Does it affect which page/bank you access? For example instead of accessing Zero Page, you access Page 02?
@psycopathicteen I don't think this is relevant to what the fellow is doing in his first pass, but we need clarification from him on what he's going with for now. I get the impression, as a first-pass-attempt, he's going to keep a raw copy of the tilemap (all $800 bytes) in WRAM, and wanted to update bits/pieces of it (ex. a column) and then write that to the related/appropriate part of PPU RAM -- i.e. $7F0000-01 ends up in (assuming SC base address = PPU RAM $2000) $2000-01, $7F0040-41 ends up in $2040-41, etc.. -- for the far left column.
So to clarify, first of all, I've set $2105 (BGMODE) to $01 (bg mode 1, tile size 8). and $2107 (BG1SC) is set to $10 (only one 32x32 tilemap).
At the beginning, I first load the tilemap from the ROM to PPU via DMA. Then when going left and right, I scroll the background.
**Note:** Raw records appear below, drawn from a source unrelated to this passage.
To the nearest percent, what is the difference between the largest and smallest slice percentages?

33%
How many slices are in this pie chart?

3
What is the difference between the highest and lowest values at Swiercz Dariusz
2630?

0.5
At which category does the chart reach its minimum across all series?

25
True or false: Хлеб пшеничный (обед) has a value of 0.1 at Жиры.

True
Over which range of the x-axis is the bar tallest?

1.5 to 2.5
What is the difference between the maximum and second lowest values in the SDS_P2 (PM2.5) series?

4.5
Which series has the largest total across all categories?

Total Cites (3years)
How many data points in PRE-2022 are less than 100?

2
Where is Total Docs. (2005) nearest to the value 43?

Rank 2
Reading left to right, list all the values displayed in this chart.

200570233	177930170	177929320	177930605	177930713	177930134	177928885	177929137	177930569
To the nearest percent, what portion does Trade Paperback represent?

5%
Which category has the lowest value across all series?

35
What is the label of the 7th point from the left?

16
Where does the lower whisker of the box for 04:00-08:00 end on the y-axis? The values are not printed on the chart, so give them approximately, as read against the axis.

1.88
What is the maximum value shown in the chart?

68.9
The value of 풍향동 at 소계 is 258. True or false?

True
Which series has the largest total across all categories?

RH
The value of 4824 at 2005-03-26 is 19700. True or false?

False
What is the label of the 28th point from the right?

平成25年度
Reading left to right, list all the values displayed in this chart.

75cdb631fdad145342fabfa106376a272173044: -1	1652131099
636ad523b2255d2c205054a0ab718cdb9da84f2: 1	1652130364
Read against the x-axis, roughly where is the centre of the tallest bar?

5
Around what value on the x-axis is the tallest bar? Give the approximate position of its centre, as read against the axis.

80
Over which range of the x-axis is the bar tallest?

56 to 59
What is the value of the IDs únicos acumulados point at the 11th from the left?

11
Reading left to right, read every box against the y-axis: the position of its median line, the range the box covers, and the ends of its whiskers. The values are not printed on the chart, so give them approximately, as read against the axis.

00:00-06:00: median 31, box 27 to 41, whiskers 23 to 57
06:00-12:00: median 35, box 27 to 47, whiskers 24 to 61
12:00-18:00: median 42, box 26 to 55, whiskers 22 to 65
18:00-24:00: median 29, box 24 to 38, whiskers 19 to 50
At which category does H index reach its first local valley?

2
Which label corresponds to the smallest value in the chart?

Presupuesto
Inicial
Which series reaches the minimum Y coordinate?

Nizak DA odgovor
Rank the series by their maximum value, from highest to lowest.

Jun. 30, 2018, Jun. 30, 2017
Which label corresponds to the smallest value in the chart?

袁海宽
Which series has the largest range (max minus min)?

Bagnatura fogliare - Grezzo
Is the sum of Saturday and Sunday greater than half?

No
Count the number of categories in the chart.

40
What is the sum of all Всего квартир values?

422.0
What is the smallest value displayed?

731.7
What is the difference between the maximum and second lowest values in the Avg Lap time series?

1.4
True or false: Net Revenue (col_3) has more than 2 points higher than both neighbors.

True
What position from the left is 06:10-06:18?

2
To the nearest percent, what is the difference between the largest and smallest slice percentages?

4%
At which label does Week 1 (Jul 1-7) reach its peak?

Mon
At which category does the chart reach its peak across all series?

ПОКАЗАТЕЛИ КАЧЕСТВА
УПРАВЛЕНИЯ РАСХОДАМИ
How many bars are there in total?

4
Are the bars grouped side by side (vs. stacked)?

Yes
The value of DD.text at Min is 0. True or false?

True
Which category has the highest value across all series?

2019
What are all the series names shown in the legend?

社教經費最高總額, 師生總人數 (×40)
For now, it only wraps back.
What I'm looking to do, is fetch a column of another tilemap in the ROM and write it over a column of the tilemap in the PPU. (So it gives the illusion of a longer level, like the GIF tepples posted). From what I've read in this thread, it might be a good idea to first transfer it to the WRAM, and then copy the column I need from the WRAM to the PPU.
I now have a precise idea of what I need to write to achieve this. I'm gonna try it and hopefully get back to you with something working
Thanks a bunch
Re: Need some tips for a demo
Posted: Tue Feb 26, 2019 4:28 pm
by tepples
Using 24-bit addressing works in both LoROM and HiROM. Not using long addressing, that is, using 16-bit absolute addressing without regard for the contents of the data bank register (B), is most practical in LoROM. The difference is that in HiROM, the data bank register will usually be in $C0-$FF, which is ROM, or $7E-$7F, which is WRAM. Neither of these banks allows access to MMIO. In LoROM, by contrast, the data bank register is more likely to be in $80-$BF, which contains the MMIO areas $2100-$21FF and $4200-$437F. There are more advanced ways to use MMIO with absolute addressing in HiROM, and they rely on the fact that the second half of each bank of $C00000-$FFFFFF ($C08000-$C0FFFF, $C18000-$C1FFFF, etc.) is mirrored down to banks $80-$BF. This requires bit manipulation either at assembly time or at runtime when determining which values to push onto the stack before plb, and it may require the linker script to place certain data in the second half of a bank.
When you load $0000 into the direct page base register (D), lda $3F reads $00003F.
When you load $0200 into the direct page base register, lda $3F instead reads $00023F.
When you load $0210 into the direct page base register, lda $3F reads $00024F and costs an extra cycle because bits 7-0 of the register are not 0.